Primary healthcare – the cornerstone to maternal care

Primary healthcare remains the most underfunded, and commonly overlooked, area of healthcare. With some of the highest return on investment, PHC provides the most basic measures of care and has the power to impact whole communities. According to the World Health Organization, expanded access to Community Health Workers (who make up a core component of primary healthcare) could prevent up to 3 million deaths per year, and can result in an economic return of up to 10:1 in sub-Saharan Africa. Primary healthcare (PHC) also delivers vital maternal objectives, that would go unfulfilled in its absence in regions where access to mid-level care is either limited or completely absent.

In many low-resource countries such as Nigeria, the country of my birth, the absence of established institutions and infrastructure paired with a chronic funding deficit creates a situation whereby PHC is often the only avenue to access any form of care. More specifically, it is often the only access women have to maternal care. Midwives play a key role in delivering PHC, and have the potential to change the global face of maternal health and greatly improve the opportunities of expectant mothers and newborns around the developing world.

PHC works by strengthening capacity and building resilience to endure crises from the bottom-up. Spanning a spectrum of medical practices, from providing vaccinations to educating women on nutrition, PHC provides the backbone to healthcare systems across much of Africa and Asia.

It is my belief that PHC becomes increasingly crucial in remote and rural areas. Infrastructure and larger health institutions are costly, and many countries simply cannot afford such investments. PHC is the most basic element of healthcare, and reaps visible, tangible rewards that can be measured, monitored, and evaluated.

To maximise the return on investment in PHC, midwives must be positioned at its core. The role of a midwife is diverse, and high quality midwifery is critical in improving health outcomes of communities at large. From birth to age, midwives have a positive impact on people’s lives - perinatal care, HIV and TB testing, basic obstetrics and family planning services are all performed by midwives, and serve as key aspects of healthcare. It is via midwives - the foot soldiers of PHC – that equity, quality and dignity can be realised in healthcare and beyond.

PHC also has a levelling effect on populations: through the bottom-level provision of care, PHC has the power to reduce inequalities and close the divide between rich and poor. Investing in mid-level care is less likely to impact the world’s poorest people than its primary-level contemporary, and although valuable, fails to counteract the gaping disparities that are seen in societies across the globe.

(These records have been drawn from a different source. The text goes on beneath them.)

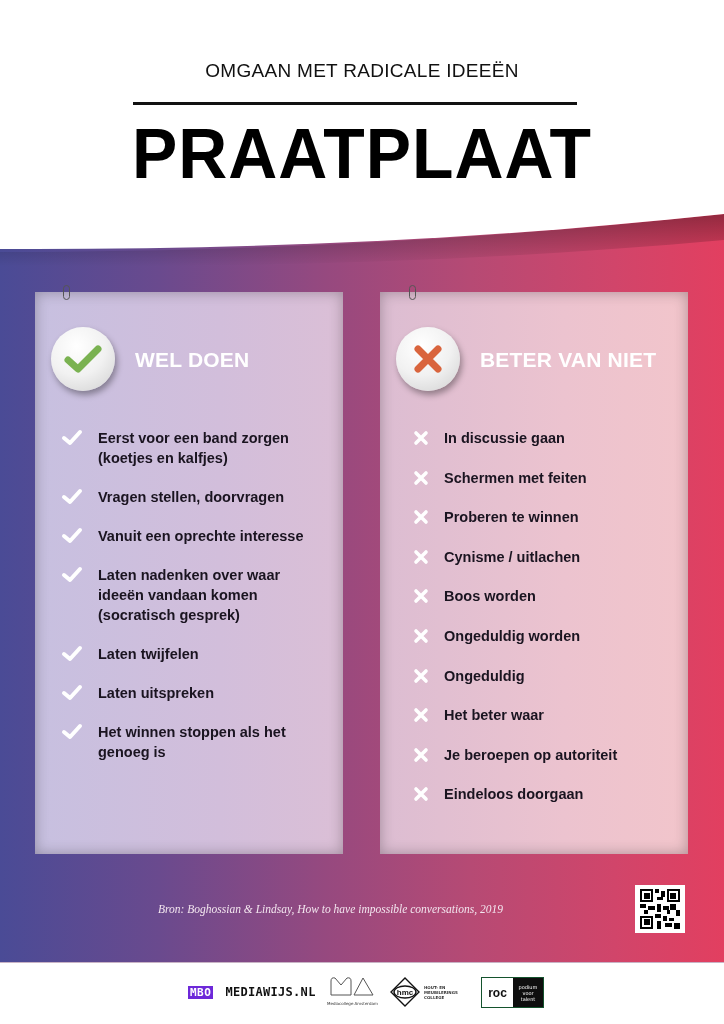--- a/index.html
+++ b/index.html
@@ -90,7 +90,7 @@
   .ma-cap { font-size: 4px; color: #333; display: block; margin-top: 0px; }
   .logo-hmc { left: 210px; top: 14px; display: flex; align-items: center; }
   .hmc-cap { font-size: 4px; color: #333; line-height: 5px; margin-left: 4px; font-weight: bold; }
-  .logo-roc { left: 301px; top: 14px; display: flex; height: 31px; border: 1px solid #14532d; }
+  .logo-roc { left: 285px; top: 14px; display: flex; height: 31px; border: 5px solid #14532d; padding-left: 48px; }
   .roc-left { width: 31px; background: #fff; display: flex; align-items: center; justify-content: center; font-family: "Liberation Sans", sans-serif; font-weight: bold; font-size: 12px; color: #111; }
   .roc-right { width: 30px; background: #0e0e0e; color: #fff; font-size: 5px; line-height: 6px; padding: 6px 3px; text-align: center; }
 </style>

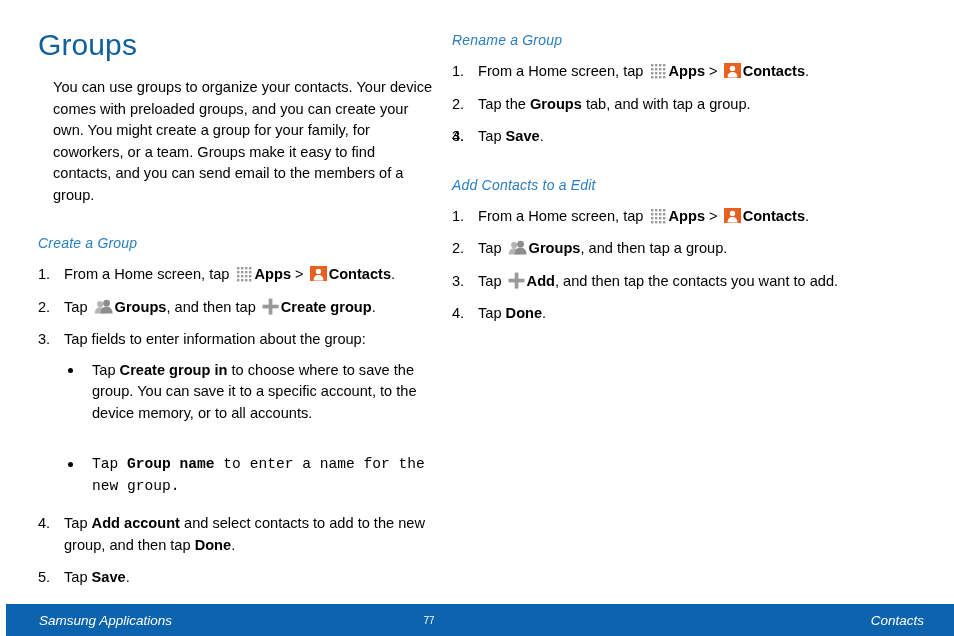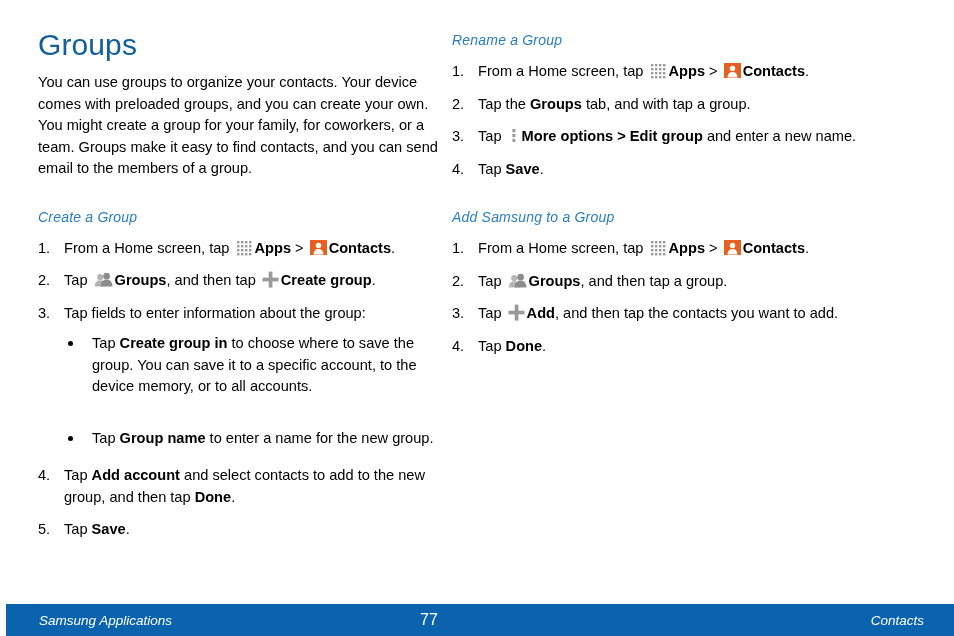--- a/index.html
+++ b/index.html
@@ -63,7 +63,7 @@
   p.body-text {
     font-size: 14.6px;
     line-height: 21.5px;
-    margin: 0;
+    margin: 15px;
   }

Sadly, there remain barriers to PHC. Underfunding and a lack of government commitment to drive PHC pushes this key area of healthcare to the wayside, and renders PHC uncoordinated and ineffective in much of the developing world. In Nigeria, PHC is run by local authorities– the lowest and weakest level of government – giving rise to a weak and disorganised health system, in which widely varying patterns of outcomes depend on local situations. As Chair of Nigeria’s Primary Healthcare Revitalisation Support Group Program, PHC is close to my heart. Working in partnership with the Nigerian state and other development groups, we strive to deliver the PHC commitments that the government has pledged but failed to achieve. We urge the government to harmonise financing towards PHC and to reduce the barriers to access that restrict healthcare services to so many across the nation.

Not only do we need to see a concerted effort to expand the breadth and scope of PHC, but greater focus must be made on improving the quality of PHC services around the world. In the absence of effective monitoring systems, there is little incentive to make tangible improvements to this failing sector of healthcare. Therefore I advocate the installation of a system of surveillance that better evaluates PHC, enabling policymakers and stakeholders to engage on the issue of PHC to improve overall quality of care.

In 2008 the WHO identified 4 sets of reforms needed to see tangible improvements in PHC: universal coverage reforms, leadership reforms, public policy reforms and service delivery reforms. Yet nearly a decade on, many of these reforms have not been implemented universally. We know where the problems in effective delivery lie, and must not shy away from PHC altogether due to the failure to commit in the past.

PHC can no longer be ignored in the public health debate – growing populations in the context of increasingly fragile health systems render PHC increasingly crucial, to improve and to save lives. It is my hope that governments align commitment with action, to give people the best opportunities in life, from birth to age.